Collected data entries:
========
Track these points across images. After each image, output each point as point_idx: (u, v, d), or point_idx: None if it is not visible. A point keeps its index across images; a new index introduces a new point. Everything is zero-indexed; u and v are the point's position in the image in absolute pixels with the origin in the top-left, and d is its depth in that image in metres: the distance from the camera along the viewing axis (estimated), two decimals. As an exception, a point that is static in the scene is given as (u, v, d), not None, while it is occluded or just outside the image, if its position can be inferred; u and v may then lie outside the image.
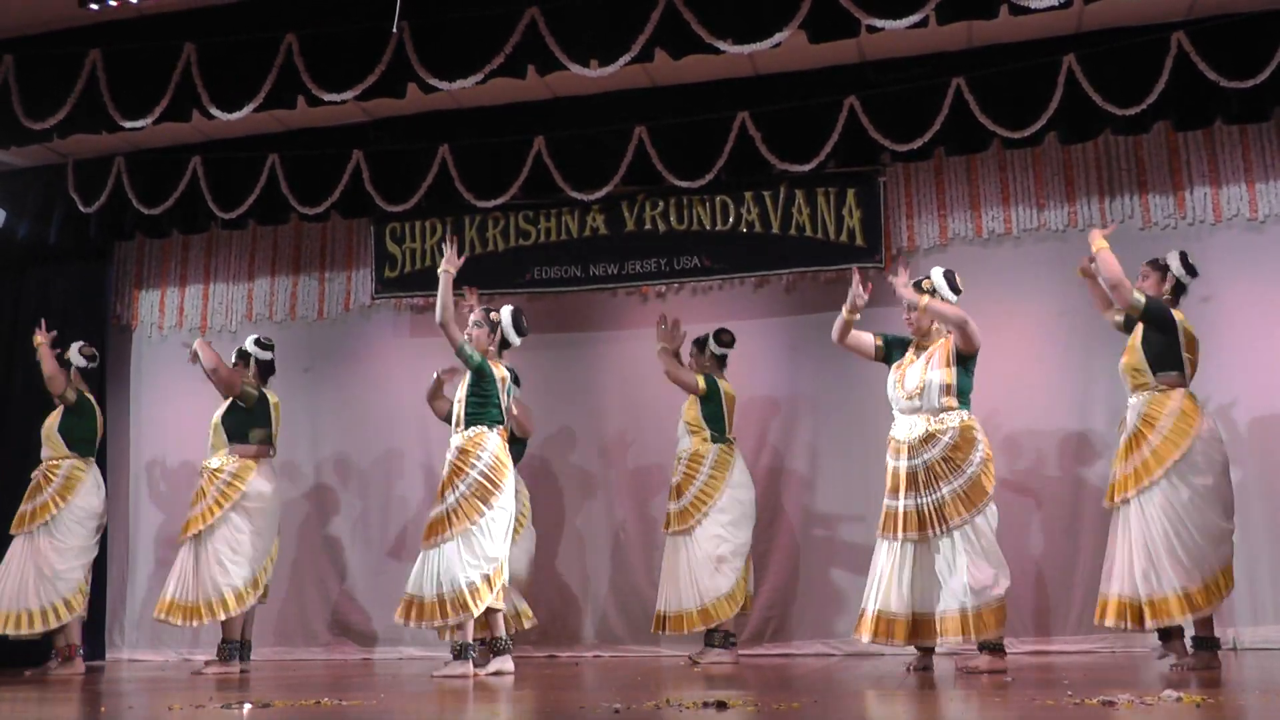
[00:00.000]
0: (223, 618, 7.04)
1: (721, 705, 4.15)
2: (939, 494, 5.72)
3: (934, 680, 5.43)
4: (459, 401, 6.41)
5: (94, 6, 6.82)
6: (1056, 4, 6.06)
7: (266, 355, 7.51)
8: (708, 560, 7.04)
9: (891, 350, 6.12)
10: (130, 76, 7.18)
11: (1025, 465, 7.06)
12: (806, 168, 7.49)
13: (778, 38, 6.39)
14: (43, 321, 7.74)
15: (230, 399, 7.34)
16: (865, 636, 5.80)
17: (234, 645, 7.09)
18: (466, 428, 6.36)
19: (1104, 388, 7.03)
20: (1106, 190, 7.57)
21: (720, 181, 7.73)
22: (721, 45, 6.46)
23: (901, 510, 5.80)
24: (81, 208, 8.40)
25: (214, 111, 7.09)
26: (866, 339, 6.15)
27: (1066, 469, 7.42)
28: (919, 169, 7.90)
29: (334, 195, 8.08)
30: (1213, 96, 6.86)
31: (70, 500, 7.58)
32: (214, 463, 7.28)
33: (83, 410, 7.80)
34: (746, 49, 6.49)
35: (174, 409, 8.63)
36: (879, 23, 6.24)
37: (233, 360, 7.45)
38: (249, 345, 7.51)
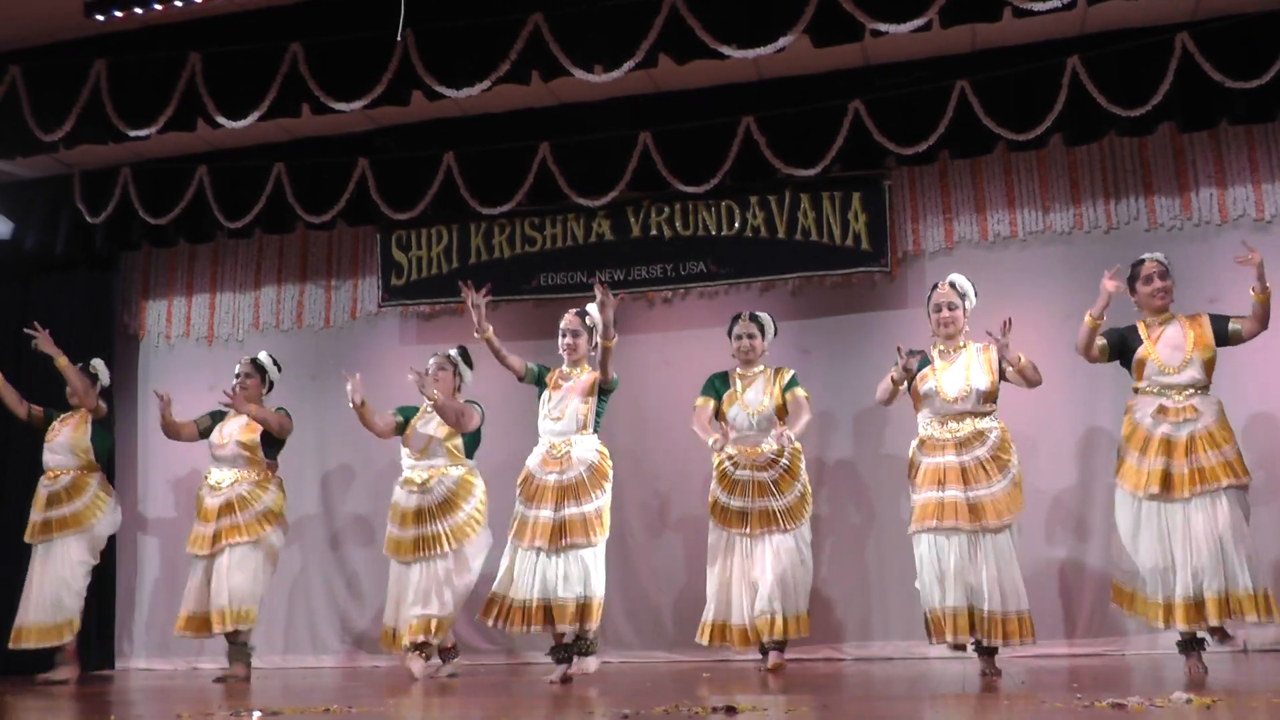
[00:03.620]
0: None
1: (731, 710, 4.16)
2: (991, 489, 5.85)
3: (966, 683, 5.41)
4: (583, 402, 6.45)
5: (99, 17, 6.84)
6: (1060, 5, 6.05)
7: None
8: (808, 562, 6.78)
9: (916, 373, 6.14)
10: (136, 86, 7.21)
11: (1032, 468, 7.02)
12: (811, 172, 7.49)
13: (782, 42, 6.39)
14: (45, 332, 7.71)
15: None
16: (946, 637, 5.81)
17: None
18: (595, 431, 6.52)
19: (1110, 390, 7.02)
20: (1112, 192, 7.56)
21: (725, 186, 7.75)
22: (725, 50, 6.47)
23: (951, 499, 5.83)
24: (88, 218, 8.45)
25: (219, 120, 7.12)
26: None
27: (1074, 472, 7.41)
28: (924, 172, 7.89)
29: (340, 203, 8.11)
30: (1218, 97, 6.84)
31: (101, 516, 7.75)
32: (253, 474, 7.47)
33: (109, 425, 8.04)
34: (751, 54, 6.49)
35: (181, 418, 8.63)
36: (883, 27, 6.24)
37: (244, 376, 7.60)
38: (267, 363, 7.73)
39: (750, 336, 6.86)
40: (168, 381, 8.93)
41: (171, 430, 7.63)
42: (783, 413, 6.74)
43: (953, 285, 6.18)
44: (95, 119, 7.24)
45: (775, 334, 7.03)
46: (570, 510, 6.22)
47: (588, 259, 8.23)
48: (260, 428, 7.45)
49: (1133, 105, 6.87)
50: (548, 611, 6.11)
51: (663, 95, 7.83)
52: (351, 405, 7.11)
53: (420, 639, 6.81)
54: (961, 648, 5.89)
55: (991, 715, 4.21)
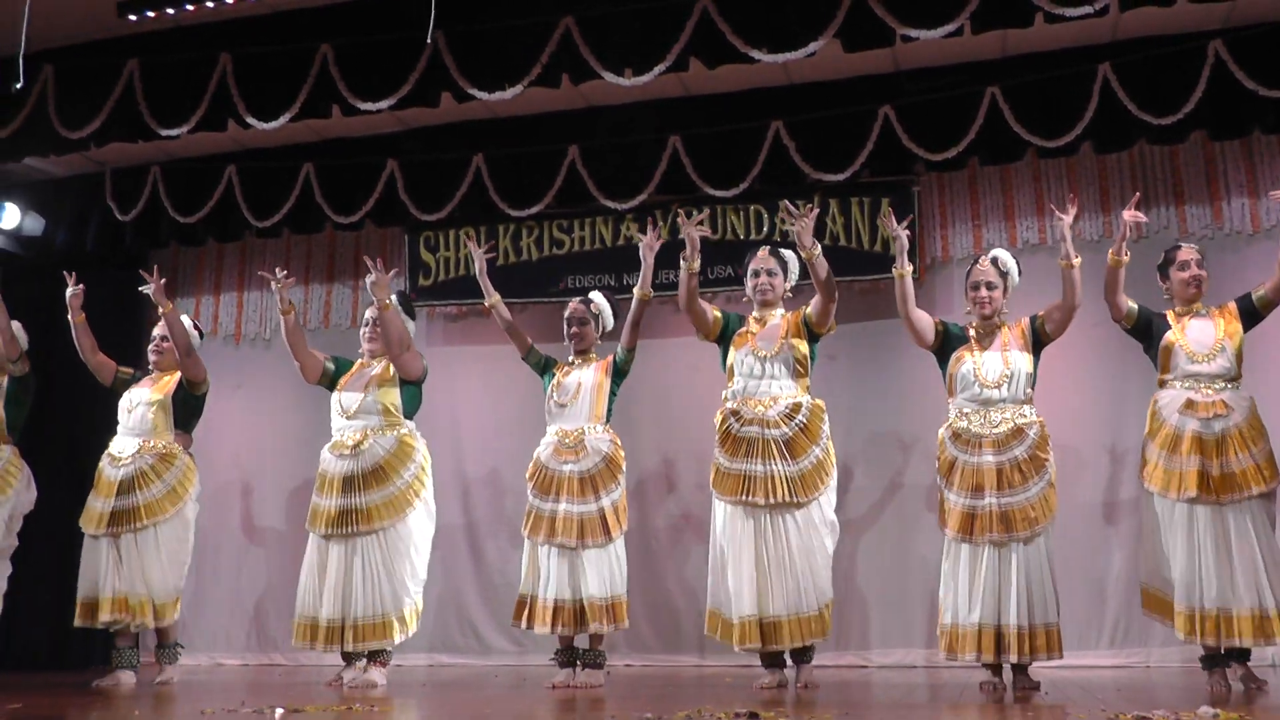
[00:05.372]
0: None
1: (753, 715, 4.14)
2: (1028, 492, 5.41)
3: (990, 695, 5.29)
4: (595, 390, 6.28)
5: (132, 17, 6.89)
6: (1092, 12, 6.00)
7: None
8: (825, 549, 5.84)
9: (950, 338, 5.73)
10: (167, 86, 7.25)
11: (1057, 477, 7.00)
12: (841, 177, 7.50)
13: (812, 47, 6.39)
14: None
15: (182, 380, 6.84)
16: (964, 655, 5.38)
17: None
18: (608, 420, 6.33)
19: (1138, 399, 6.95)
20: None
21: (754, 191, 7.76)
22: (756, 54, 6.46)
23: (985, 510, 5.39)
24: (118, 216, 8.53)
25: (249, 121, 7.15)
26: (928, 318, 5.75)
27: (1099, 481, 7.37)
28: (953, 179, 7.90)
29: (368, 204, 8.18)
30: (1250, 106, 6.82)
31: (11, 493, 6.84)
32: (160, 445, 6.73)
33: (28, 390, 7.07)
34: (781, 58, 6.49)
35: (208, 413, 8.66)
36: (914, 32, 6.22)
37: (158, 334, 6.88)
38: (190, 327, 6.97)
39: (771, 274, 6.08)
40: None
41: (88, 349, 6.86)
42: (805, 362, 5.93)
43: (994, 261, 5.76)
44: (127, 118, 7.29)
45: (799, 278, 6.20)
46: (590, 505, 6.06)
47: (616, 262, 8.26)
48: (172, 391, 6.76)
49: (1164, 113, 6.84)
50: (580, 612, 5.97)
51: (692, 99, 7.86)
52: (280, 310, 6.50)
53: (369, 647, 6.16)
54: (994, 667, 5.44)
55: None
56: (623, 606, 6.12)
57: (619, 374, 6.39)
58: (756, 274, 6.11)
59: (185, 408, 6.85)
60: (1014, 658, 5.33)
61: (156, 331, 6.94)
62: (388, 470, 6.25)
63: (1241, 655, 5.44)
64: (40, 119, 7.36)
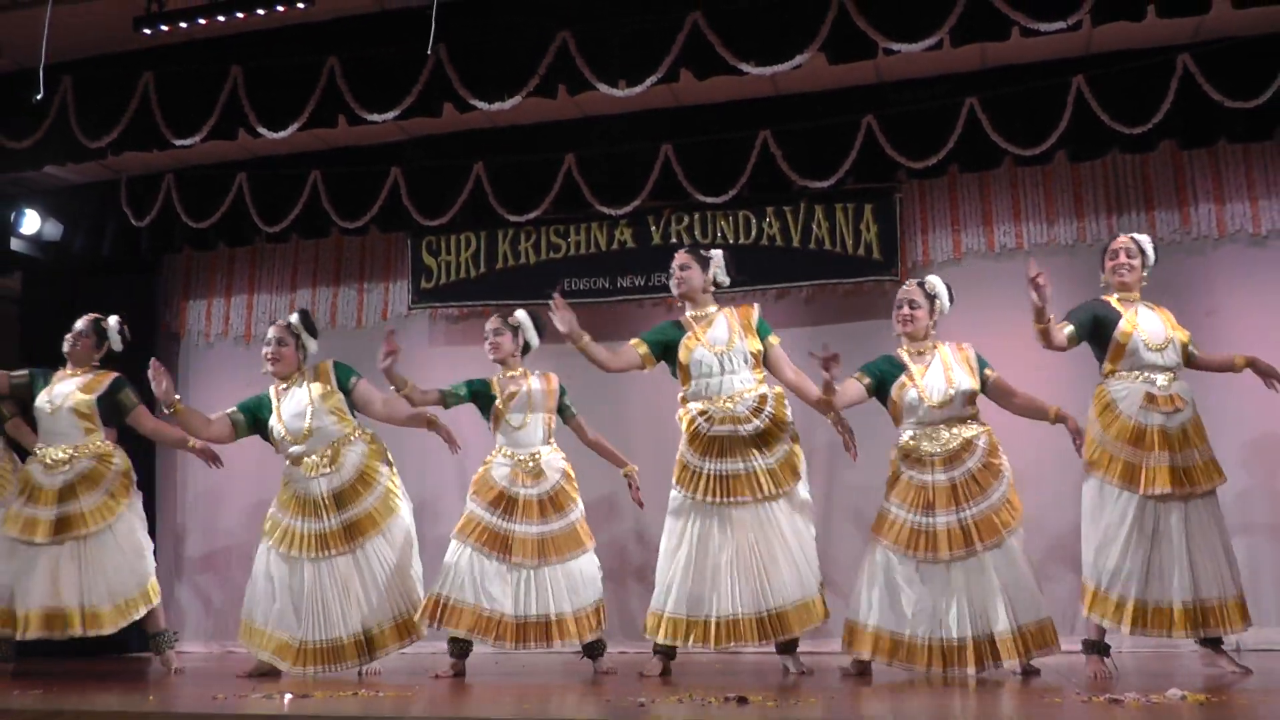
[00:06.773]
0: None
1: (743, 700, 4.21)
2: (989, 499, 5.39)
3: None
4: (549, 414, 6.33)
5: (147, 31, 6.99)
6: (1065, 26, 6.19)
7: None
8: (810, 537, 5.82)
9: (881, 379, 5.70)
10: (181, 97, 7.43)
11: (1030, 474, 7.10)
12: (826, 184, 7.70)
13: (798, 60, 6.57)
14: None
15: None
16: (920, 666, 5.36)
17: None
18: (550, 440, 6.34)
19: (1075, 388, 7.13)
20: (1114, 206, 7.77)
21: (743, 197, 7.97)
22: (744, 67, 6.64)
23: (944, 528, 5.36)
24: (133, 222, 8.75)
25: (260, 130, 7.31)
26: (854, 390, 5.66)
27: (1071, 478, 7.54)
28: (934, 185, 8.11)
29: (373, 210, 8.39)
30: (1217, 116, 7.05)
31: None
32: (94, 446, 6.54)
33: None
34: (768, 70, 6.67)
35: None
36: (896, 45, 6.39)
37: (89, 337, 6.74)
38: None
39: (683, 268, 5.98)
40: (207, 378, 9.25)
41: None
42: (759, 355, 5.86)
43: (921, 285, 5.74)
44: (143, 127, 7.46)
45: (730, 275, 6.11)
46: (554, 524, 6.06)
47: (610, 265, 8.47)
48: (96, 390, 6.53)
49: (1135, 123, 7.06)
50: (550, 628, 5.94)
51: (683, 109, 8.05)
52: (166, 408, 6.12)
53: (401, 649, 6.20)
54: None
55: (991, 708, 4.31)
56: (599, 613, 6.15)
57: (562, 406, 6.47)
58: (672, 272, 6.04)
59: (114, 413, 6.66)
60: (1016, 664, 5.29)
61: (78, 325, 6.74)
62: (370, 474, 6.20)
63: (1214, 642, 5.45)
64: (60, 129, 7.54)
========
How to complete this task: Each line from the one that contains "23: (901, 510, 5.80)" down to the one that contains "52: (351, 405, 7.11)" is to be returned exactly as it stands above, both ends included, with pictures removed.

Response area:
23: (901, 510, 5.80)
24: (81, 208, 8.40)
25: (214, 111, 7.09)
26: (866, 339, 6.15)
27: (1066, 469, 7.42)
28: (919, 169, 7.90)
29: (334, 195, 8.08)
30: (1213, 96, 6.86)
31: (70, 500, 7.58)
32: (214, 463, 7.28)
33: (83, 410, 7.80)
34: (746, 49, 6.49)
35: (174, 409, 8.63)
36: (879, 23, 6.24)
37: (233, 360, 7.45)
38: (249, 345, 7.51)
[00:03.620]
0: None
1: (731, 710, 4.16)
2: (991, 489, 5.85)
3: (966, 683, 5.41)
4: (583, 402, 6.45)
5: (99, 17, 6.84)
6: (1060, 5, 6.05)
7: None
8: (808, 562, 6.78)
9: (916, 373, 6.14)
10: (136, 86, 7.21)
11: (1032, 468, 7.02)
12: (811, 172, 7.49)
13: (782, 42, 6.39)
14: (45, 332, 7.71)
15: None
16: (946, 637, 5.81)
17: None
18: (595, 431, 6.52)
19: (1110, 390, 7.02)
20: (1112, 192, 7.56)
21: (725, 186, 7.75)
22: (725, 50, 6.47)
23: (951, 499, 5.83)
24: (88, 218, 8.45)
25: (219, 120, 7.12)
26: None
27: (1074, 472, 7.41)
28: (924, 172, 7.89)
29: (340, 203, 8.11)
30: (1218, 97, 6.84)
31: (101, 516, 7.75)
32: (253, 474, 7.47)
33: (109, 425, 8.04)
34: (751, 54, 6.49)
35: (181, 418, 8.63)
36: (883, 27, 6.24)
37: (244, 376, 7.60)
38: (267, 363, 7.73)
39: (750, 336, 6.86)
40: (168, 381, 8.93)
41: (171, 430, 7.63)
42: (783, 413, 6.74)
43: (953, 285, 6.18)
44: (95, 119, 7.24)
45: (775, 334, 7.03)
46: (570, 510, 6.22)
47: (588, 259, 8.23)
48: (260, 428, 7.45)
49: (1133, 105, 6.87)
50: (548, 611, 6.11)
51: (663, 95, 7.83)
52: (351, 405, 7.11)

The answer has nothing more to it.